This year we’re trying to use an ADXRS453 gyro on our robot. (With this eval board.) Yesterday we wired it up and managed to communicate with using the WPILib SPI class. We simply read the sensor data every time TeleopPeriodic was called, and integrated the results to get a measure of our heading. This worked extremely well, as in, the heading would not change at all while the gyro was sitting still, and changed as we would expect it to when we rotated it.
Then we go to work with it today, without changing the program, and it drifts like crazy. (Like, a degree every couple of seconds.) We wrote code to try and compensate for it, by sampling the rate for a couple seconds while it’s still, and the values still oscillate and drift while the gyro is sitting still.
In another thread, members of several teams said they had used this gyro with success. Any idea what’s going on? Any wisdom you can share about how to work with it?
Thank you for sharing the code for the gyro. A couple of comments:
You used a Task and Timers rather than a notifier. Seems like a notifier could make the code easier, but there are also two timers which indeed complicate a bit. Are two timers needed? I’d have to read closer to work it out.
The floating point values are floats instead of doubles. Any particular reason? I’m used to thinking of doubles as being just fine for most uses. WPI Lib seems to use doubles everywhere.
The float values are being updated from a task and read from the robot loop. I think a mutex is needed to protect the values being read. Keep in mind that this year, we really do have multiple processors which means we should pay attention to atomic operations. I don’t think a double or float is atomic.
This should be great for us to get going with the gyros.
I’ll be happy to contribute to any changes we make.
I did not change the original code all that much.
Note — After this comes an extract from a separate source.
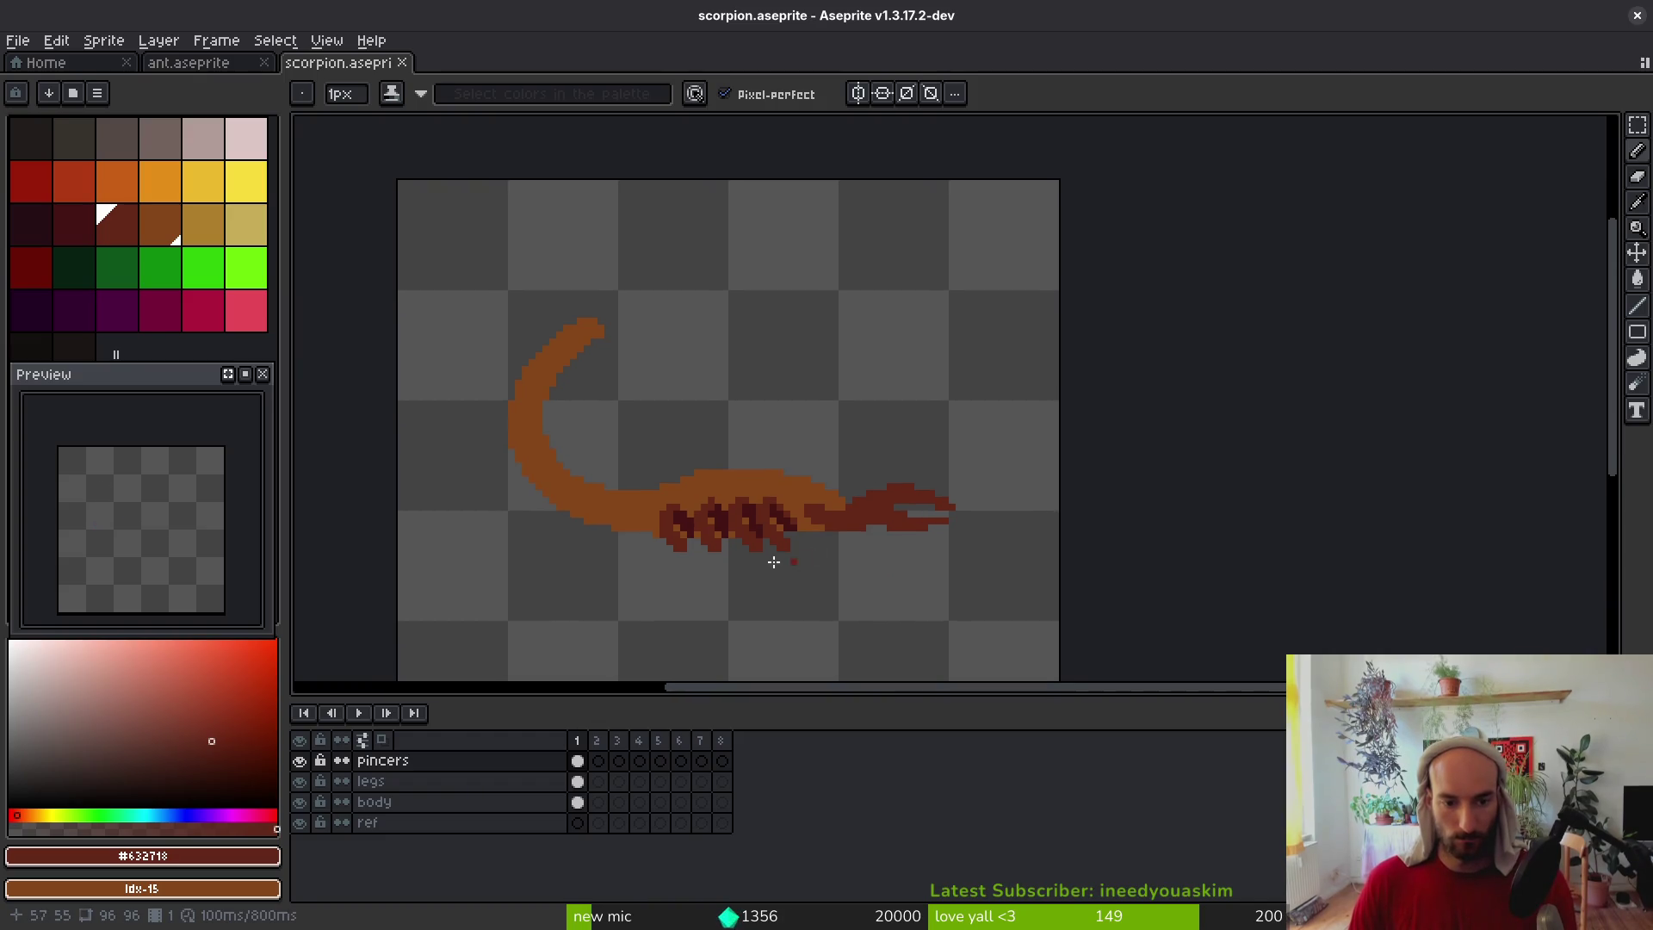
pyautogui.scroll(3, 842, 485)
pyautogui.press('alt+Tab')
pyautogui.press('alt+Tab')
The changes you recommend make sense. One could use a single timer for both the calibration and update functions. I’ve not used a WPI notifier yet. Is it a wrapper for a counting semaphore? The gyro started working right and I wanted to get it to the students to work on their autonomous behaviours.
I did not think the precision was necessary. One can only “point” the robot with a certain amount of accuracy anyways. Doubles will work.
Floats are atomic as they are word-sized on a 32-bit machine. But a more portable implementation would protect the data - good idea.